Stated exercise ▸
Transcribe everything from the start of the data down through the line containing "genus: Ceropegia", both ends included.

Dataset rows ▸
+===+

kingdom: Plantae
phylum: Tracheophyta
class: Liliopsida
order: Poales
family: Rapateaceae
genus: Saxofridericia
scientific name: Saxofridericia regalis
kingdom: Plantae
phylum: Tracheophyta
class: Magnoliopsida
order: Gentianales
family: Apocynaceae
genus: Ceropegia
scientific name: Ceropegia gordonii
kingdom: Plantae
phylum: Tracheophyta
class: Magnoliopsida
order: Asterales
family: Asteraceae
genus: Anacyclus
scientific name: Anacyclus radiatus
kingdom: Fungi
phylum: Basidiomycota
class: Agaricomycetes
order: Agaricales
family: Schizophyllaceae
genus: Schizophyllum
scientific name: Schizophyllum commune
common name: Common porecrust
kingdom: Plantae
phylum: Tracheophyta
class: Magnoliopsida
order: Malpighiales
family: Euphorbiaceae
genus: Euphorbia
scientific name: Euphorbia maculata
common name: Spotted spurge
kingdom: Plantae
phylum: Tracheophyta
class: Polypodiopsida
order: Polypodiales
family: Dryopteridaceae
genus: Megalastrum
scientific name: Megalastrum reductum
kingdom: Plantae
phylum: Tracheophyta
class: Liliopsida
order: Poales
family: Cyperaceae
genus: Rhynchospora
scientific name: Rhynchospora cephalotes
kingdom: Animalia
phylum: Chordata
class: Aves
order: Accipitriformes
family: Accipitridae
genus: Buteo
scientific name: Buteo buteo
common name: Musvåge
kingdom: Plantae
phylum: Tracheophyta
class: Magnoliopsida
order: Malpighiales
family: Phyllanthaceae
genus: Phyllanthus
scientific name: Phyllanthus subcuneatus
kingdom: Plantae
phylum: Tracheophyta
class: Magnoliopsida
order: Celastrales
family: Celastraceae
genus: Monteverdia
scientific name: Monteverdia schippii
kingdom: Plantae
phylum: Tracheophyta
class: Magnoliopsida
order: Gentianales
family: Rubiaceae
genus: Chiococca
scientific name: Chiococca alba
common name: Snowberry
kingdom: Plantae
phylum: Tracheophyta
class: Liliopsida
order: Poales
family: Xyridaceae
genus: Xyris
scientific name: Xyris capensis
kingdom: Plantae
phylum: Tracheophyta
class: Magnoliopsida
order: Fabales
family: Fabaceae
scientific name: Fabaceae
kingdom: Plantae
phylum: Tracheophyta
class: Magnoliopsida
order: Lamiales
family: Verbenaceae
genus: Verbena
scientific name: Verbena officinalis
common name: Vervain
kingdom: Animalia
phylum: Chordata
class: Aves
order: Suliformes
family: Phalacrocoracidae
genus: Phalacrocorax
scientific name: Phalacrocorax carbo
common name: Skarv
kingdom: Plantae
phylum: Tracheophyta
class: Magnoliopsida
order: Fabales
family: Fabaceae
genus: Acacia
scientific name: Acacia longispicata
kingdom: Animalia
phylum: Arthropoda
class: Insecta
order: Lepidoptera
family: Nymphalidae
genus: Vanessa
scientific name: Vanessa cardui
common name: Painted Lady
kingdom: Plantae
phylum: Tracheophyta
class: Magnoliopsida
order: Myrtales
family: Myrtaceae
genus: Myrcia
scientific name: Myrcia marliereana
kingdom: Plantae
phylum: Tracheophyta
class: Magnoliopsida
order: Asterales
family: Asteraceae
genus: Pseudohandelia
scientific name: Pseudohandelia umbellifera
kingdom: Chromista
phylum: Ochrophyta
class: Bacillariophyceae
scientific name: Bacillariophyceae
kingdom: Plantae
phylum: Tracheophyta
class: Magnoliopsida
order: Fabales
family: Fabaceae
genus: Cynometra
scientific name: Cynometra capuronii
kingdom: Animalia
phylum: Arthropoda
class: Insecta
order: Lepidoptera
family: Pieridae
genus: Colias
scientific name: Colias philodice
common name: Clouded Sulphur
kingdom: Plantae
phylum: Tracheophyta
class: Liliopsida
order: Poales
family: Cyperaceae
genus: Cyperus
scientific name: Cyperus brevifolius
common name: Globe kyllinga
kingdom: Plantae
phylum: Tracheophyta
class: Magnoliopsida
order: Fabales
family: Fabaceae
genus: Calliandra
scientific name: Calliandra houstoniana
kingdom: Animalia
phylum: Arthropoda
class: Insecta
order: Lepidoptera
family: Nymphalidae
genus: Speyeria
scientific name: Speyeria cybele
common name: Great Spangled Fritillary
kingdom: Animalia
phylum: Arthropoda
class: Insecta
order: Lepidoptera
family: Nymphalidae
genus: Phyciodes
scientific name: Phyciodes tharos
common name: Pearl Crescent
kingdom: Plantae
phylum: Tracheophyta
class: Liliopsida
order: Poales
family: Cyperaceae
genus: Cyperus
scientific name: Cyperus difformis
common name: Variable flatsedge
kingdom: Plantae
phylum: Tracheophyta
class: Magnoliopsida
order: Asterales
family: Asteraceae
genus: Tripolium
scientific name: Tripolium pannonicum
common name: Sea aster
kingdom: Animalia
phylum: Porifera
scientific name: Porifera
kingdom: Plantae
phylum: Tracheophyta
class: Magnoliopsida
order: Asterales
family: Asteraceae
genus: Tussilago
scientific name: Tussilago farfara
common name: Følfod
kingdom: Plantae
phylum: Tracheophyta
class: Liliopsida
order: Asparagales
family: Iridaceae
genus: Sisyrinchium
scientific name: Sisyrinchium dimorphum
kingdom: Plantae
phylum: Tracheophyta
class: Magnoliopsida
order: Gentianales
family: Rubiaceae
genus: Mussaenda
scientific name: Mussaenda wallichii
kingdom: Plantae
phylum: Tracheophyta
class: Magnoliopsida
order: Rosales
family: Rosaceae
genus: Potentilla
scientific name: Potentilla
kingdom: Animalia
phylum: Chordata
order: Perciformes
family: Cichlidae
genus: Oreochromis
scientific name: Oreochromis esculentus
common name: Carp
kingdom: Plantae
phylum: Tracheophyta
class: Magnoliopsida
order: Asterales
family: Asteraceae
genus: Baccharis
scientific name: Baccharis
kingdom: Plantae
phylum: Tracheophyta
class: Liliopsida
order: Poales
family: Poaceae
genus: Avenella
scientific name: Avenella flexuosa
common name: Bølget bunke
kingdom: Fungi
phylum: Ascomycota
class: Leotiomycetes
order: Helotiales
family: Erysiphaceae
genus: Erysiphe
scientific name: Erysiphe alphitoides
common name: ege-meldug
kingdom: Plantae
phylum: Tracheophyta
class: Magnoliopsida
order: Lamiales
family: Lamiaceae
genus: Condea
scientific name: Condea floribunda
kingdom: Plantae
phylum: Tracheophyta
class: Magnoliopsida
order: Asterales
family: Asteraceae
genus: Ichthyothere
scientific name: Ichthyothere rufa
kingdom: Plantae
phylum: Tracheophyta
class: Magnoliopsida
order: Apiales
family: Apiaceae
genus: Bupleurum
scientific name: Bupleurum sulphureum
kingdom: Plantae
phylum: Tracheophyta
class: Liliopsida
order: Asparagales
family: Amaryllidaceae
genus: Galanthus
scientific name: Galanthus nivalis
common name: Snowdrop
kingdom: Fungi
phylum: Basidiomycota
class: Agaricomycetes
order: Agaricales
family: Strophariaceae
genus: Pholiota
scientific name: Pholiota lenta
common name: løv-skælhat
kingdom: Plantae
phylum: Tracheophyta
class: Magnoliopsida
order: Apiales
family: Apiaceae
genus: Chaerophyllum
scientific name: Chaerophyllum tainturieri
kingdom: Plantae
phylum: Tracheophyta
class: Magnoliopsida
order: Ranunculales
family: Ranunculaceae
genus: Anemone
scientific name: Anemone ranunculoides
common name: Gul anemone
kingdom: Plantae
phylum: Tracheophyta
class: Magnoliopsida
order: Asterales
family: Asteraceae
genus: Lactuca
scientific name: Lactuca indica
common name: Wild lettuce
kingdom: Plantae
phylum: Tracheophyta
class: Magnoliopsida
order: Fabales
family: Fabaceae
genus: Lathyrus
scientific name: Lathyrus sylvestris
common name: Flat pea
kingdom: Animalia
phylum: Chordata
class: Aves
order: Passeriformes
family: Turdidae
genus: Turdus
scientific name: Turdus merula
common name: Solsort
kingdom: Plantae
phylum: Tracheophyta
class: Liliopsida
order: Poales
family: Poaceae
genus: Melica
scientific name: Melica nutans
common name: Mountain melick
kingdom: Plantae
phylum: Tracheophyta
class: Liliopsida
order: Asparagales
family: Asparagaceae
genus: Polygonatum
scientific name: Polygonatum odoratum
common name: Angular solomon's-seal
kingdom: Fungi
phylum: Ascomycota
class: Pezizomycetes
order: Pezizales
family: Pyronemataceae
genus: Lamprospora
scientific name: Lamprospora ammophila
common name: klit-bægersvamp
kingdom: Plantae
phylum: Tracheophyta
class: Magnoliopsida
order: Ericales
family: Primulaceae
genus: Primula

+===+

Response ▸
kingdom: Plantae
phylum: Tracheophyta
class: Liliopsida
order: Poales
family: Rapateaceae
genus: Saxofridericia
scientific name: Saxofridericia regalis
kingdom: Plantae
phylum: Tracheophyta
class: Magnoliopsida
order: Gentianales
family: Apocynaceae
genus: Ceropegia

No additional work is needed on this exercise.